Today’s March JOLTS job openings report will provide some help in determining whether job availability is really surging as much as economists believe.  However, today’s JOLTS data is of limited use since it is for March, which is a month behind last Friday’s April payroll report.

The consensus is for today’s March JOLTS job openings report to show an increase of +133,000 to 7.500 million, adding to February’s rise of +268,000 to 7.367 million.  The JOLTS series is already in strong shape going into today’s report.  In February, JOLTS job openings were at a 2-year high and were already above the pre-pandemic level of 7.154 million seen in January 2020.  The latest JOLTS figure was only 111,000 below the record high for the series of 7.574 million, which was posted in November 2018.

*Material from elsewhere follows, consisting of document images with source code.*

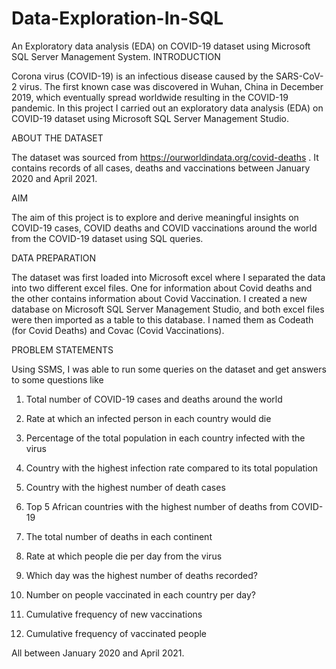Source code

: # Data-Exploration-In-SQL
An Exploratory data analysis (EDA) on COVID-19 dataset using Microsoft SQL Server Management System.
INTRODUCTION

Corona virus (COVID-19) is an infectious disease caused by the SARS-CoV-2 virus. The first known case was discovered in Wuhan, China in December 2019, which eventually spread worldwide resulting in the COVID-19 pandemic. In this project I carried out an exploratory data analysis (EDA) on COVID-19 dataset using Microsoft SQL Server Management Studio.

ABOUT THE DATASET

The dataset was sourced from https://ourworldindata.org/covid-deaths . It contains records of all cases, deaths and vaccinations between January 2020 and April 2021.

AIM

The aim of this project is to explore and derive meaningful insights on COVID-19 cases, COVID deaths and COVID vaccinations around the world from the COVID-19 dataset using SQL queries.

DATA PREPARATION

The dataset was first loaded into Microsoft excel where I separated the data into two different excel files. One for information about Covid deaths and the other contains information about Covid Vaccination. I created a new database on Microsoft SQL Server Management Studio, and both excel files were then imported as a table to this database. I named them as Codeath (for Covid Deaths) and Covac (Covid Vaccinations).

PROBLEM STATEMENTS

Using SSMS, I was able to run some queries on the dataset and get answers to some questions like

1. Total number of COVID-19 cases and deaths around the world

2. Rate at which an infected person in each country would die

3. Percentage of the total population in each country infected with the virus

4. Country with the highest infection rate compared to its total population

5. Country with the highest number of death cases

6. Top 5 African countries with the highest number of deaths from COVID-19

7. The total number of deaths in each continent

8. Rate at which people die per day from the virus

9. Which day was the highest number of deaths recorded?

10. Number on people vaccinated in each country per day?

11. Cumulative frequency of new vaccinations

12. Cumulative frequency of vaccinated people

All between January 2020 and April 2021.
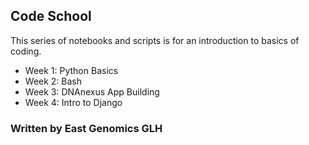 ## Code School

This series of notebooks and scripts is for an introduction to basics of coding.

- Week 1: Python Basics
- Week 2: Bash
- Week 3: DNAnexus App Building
- Week 4: Intro to Django


### Written by East Genomics GLH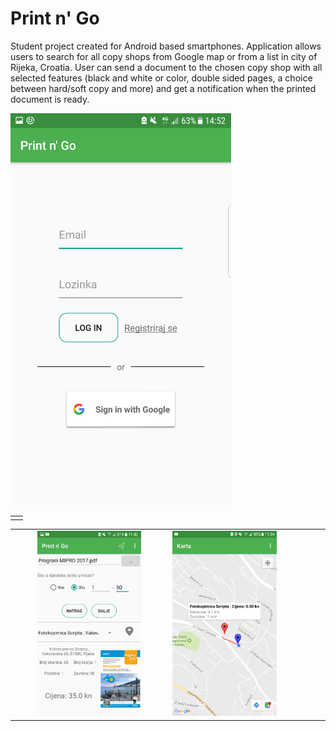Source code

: # Print n' Go
Student project created for Android based smartphones. 
Application allows users to search for all copy shops from Google map or from a list in city of Rijeka, Croatia. User can send a document to the chosen copy shop with all selected features (black and white or color, double sided pages, a choice between hard/soft copy and more) and get a notification when the printed document is ready.


<table style="border:none;>
    <tr>
        <td style="border:none; align="center">
            <img src="/images/login.png" width="70%" /></td>
        <td style="border:none;>
            <img src="/images/menu.png" width="70%" /></td>
    </tr>
</table>

<table style="border:none; border-collapse:collapse; cellspacing:0; cellpadding:0">
    <tr>
        <td class="style8" align="center">
            <img src="/images/order.png" width="70%" /></td>
        <td class="style8">
            <img src="/images/map.png" width="70%" /></td>
    </tr>
</table>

Today’s March JOLTS report is expected show a strong increase since Covid infection rates were down sharply in March and many businesses were allowed to reopen more fully, including restaurants, retail stores, and businesses related to travel.

Aside from labor market concerns, there are more immediate factors putting upward pressure on inflation.  The Refinitiv-CoreCommodity CRB (R) index yesterday rallied to a new 5-3/4 year high, illustrating the upward pressure on commodity prices as the U.S. economy surges.  Lumber and copper prices reached record highs yesterday and iron ore prices surged by 10%.  

The surge in lumber and copper prices represented the tip of the iceberg as input prices are surging for many businesses due to strong demand and supply chain constraints.  

In fact, the ISM prices-paid sub-indexes are surging for both the manufacturing and non-manufacturing sectors.  The ISM manufacturing prices-paid sub-index in March rose by +4.0 points to a 13-year high of 89.6.  Meanwhile, the ISM non-manufacturing prices-paid sub-index in April rose by +2.8 points to a 13-year high of 76.8.

The U.S. economy is showing GDP strength that hasn’t been seen in years, which is causing many different types of supply constraints and bottlenecks.  The consensus is for GDP growth in the current second quarter to surge by +8.1% and to remain very strong at +7.0% in Q3, before tailing off a bit to +4.7% in Q4.  The consensus is for GDP growth in 2021 to show a sharp increase of +6.8%, which would more than overcome last year’s pandemic-induced -3.5% decline.

Treasury kicks off refunding operation — The Treasury today will kick off this week’s $126 billion quarterly refunding operation by selling $58 billion of 3-year T-notes.  The Treasury will then sell $41 billion of new 10-year T-notes on Wednesday and $27 billion of new 30-year T-bonds on Thursday.

The good news for the Treasury market is that the Treasury for the second straight quarter did not raise the size of its 10-year and 30-year auctions.  The 3-year T-note auction has been unchanged at $58 billion for the last four months.  The stable size of this week’s refunding operation should make it easier for investors to absorb the auctions even in the current climate of worries about inflation and whether the Fed might have to start tapering QE sooner than expected.

The 3-year T-note yield yesterday closed at 0.29%, which is just 2 bp above last Thursday’s 2-1/4 month low of 0.27%. The 3-year T-note yield remains pinned at a relatively low level since the market is still not expecting the Fed’s first rate hike until early 2023.

The 12-auction averages for the 3-year are as follows: 2.44 bid cover ratio, $30 million in non-competitive bids, 2.9 bp tail to the median yield, 15.6 bp tail to the low yield, and 64% taken at the high yield.  The 3-year is the least popular security among foreign investors and central banks.  Indirect bidders, a proxy for foreign buyers, have taken an average of 51.5% of the last twelve 3-year T-note auctions, which is far below the median of 61.1% for all recent Treasury coupon auctions.